## Task to complete:
Among the lines below, count those with "events". Give the total alone.

## Exercise data:
□ □ □ □ □
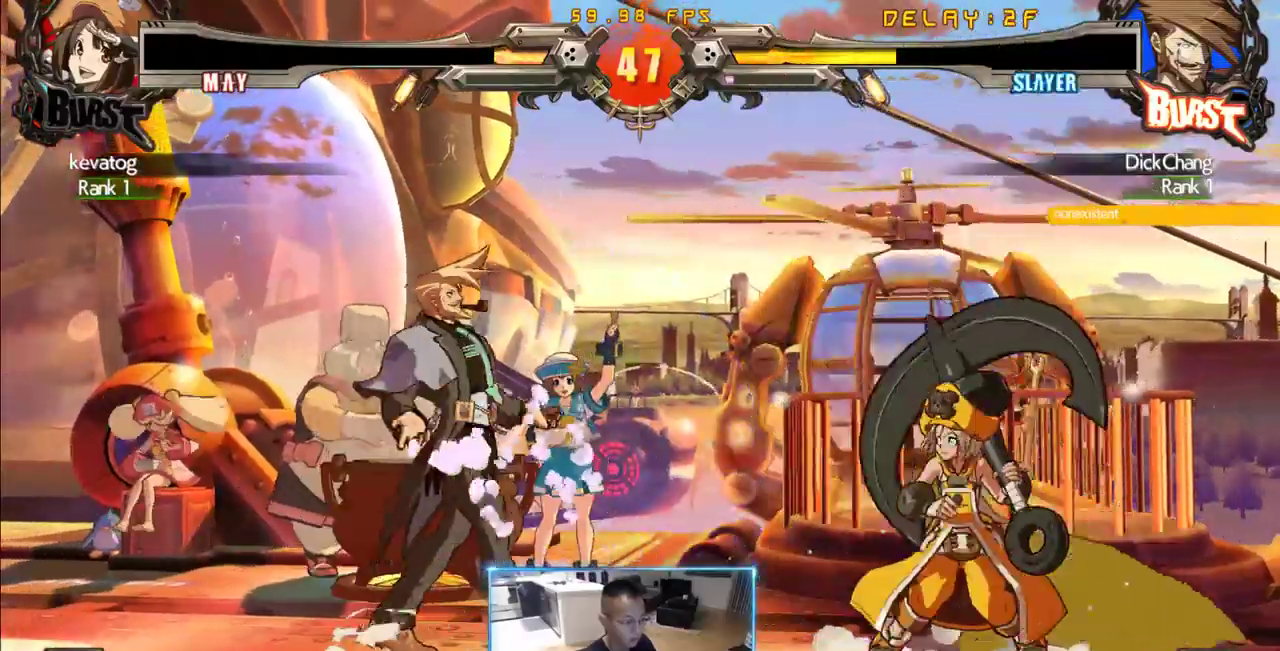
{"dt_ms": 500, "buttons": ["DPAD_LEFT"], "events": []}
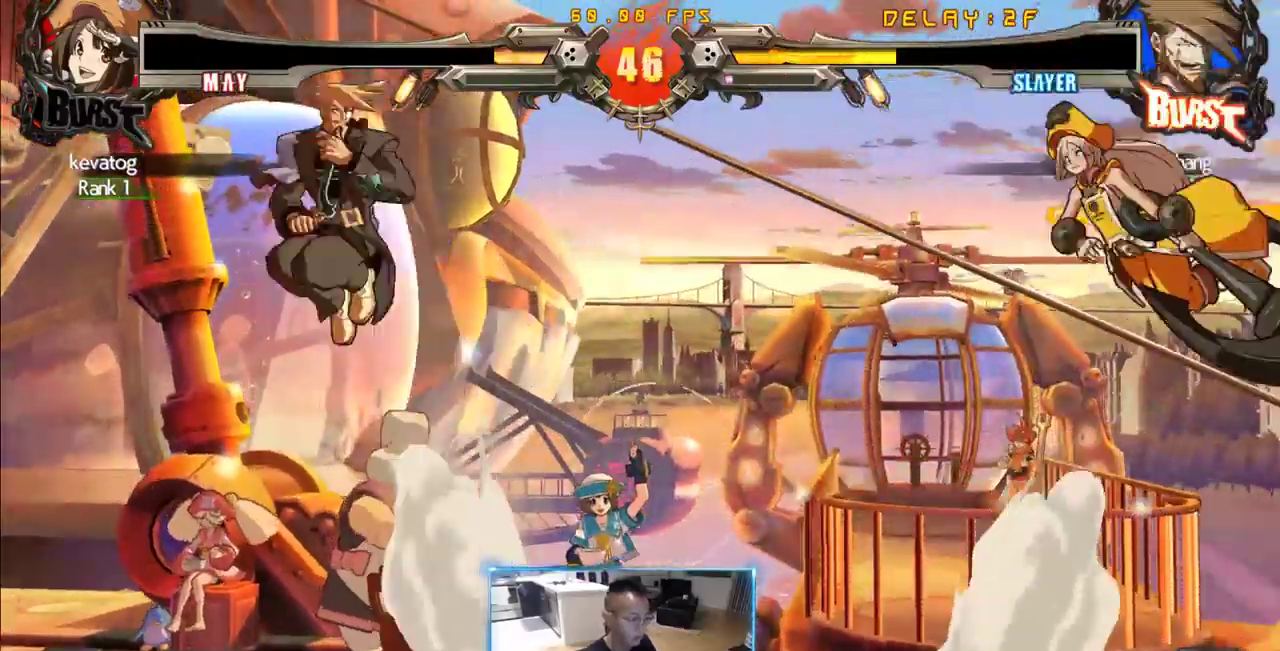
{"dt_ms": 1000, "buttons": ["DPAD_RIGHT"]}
□ □ □ □ □
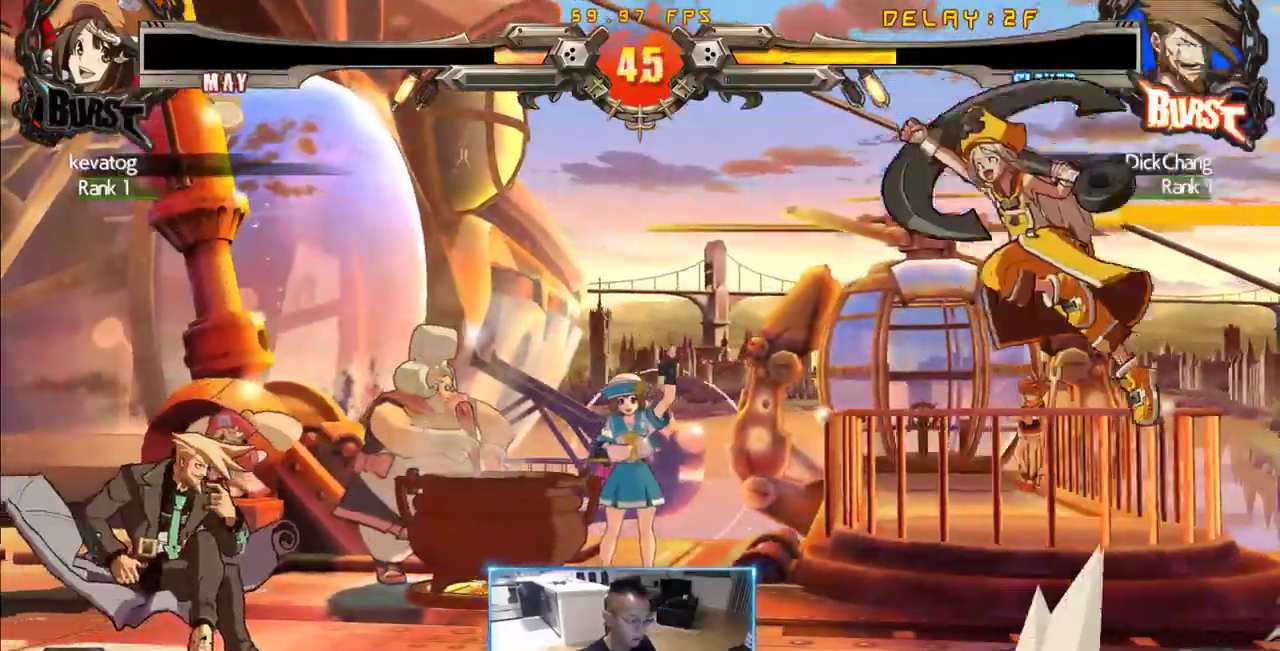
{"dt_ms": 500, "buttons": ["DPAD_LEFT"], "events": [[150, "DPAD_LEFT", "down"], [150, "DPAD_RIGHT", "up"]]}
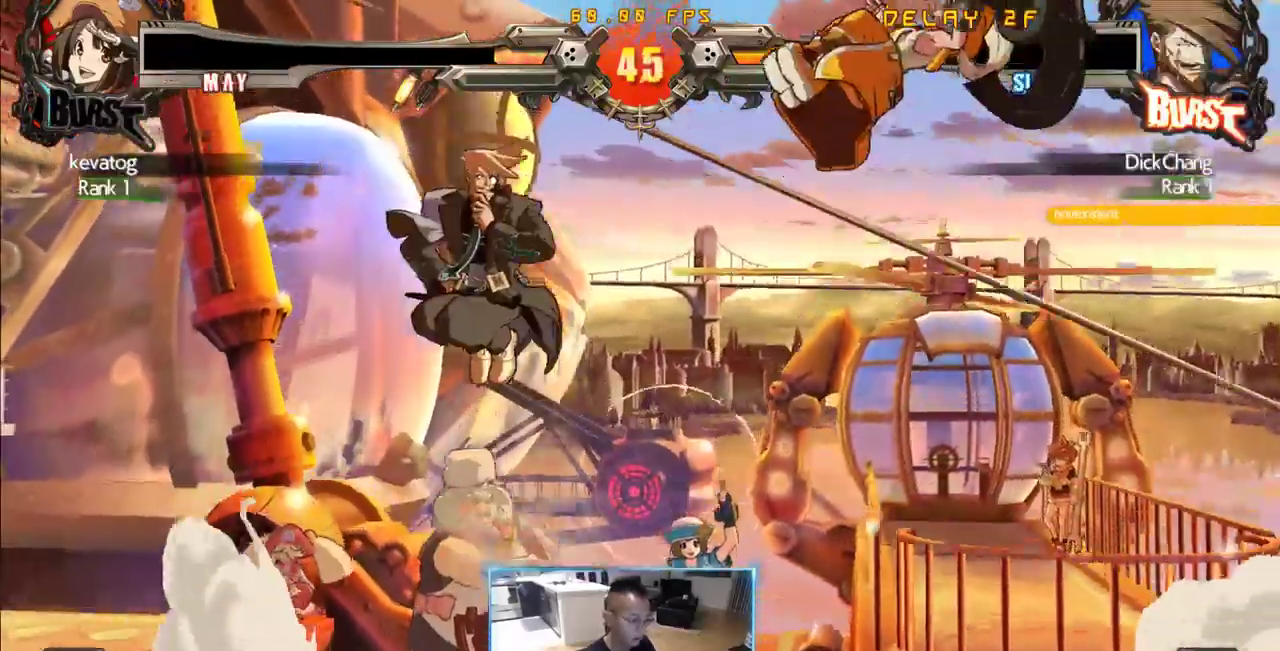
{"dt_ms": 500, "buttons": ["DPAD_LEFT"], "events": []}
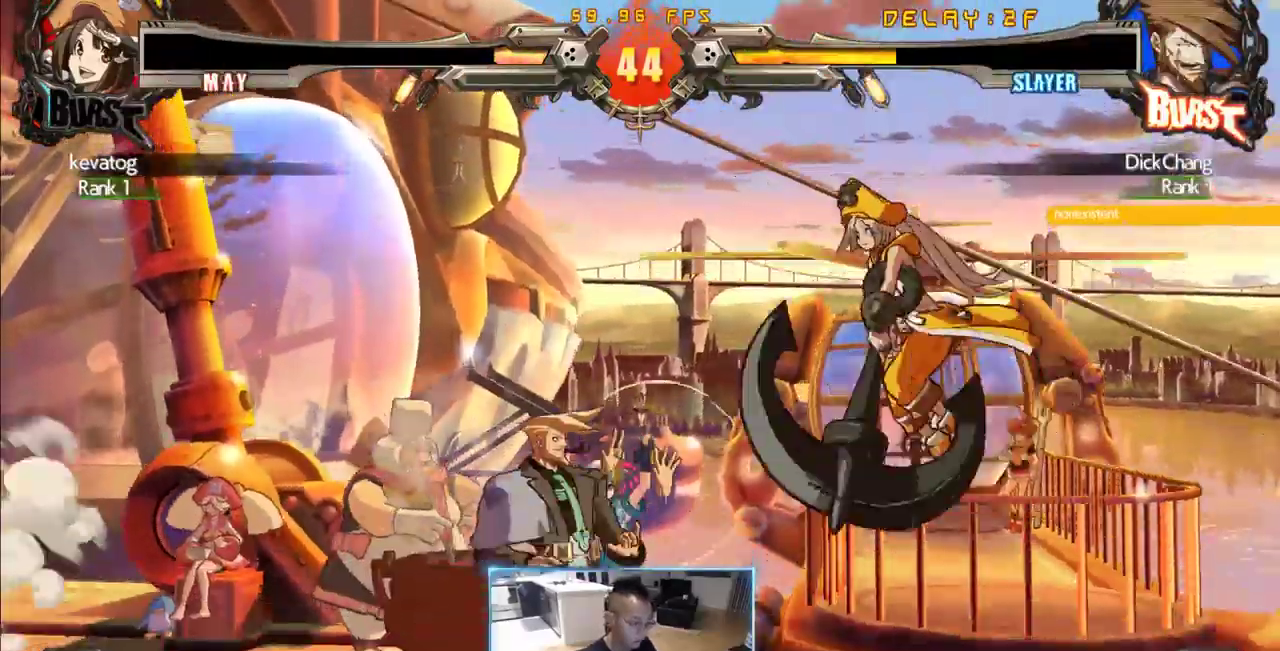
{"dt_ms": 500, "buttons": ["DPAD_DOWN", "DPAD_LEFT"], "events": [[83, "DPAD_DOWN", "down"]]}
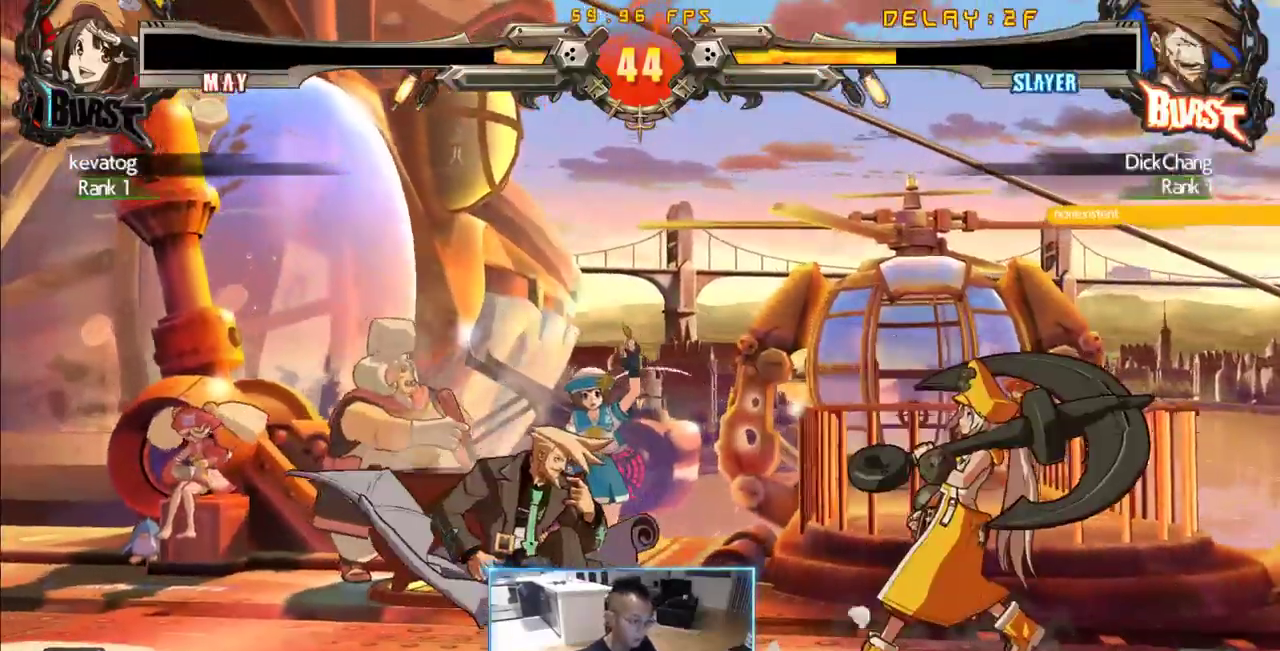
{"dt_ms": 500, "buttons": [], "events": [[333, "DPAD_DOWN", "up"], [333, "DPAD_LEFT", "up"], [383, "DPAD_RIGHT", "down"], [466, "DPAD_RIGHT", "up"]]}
□ □ □ □ □
## Answer:
5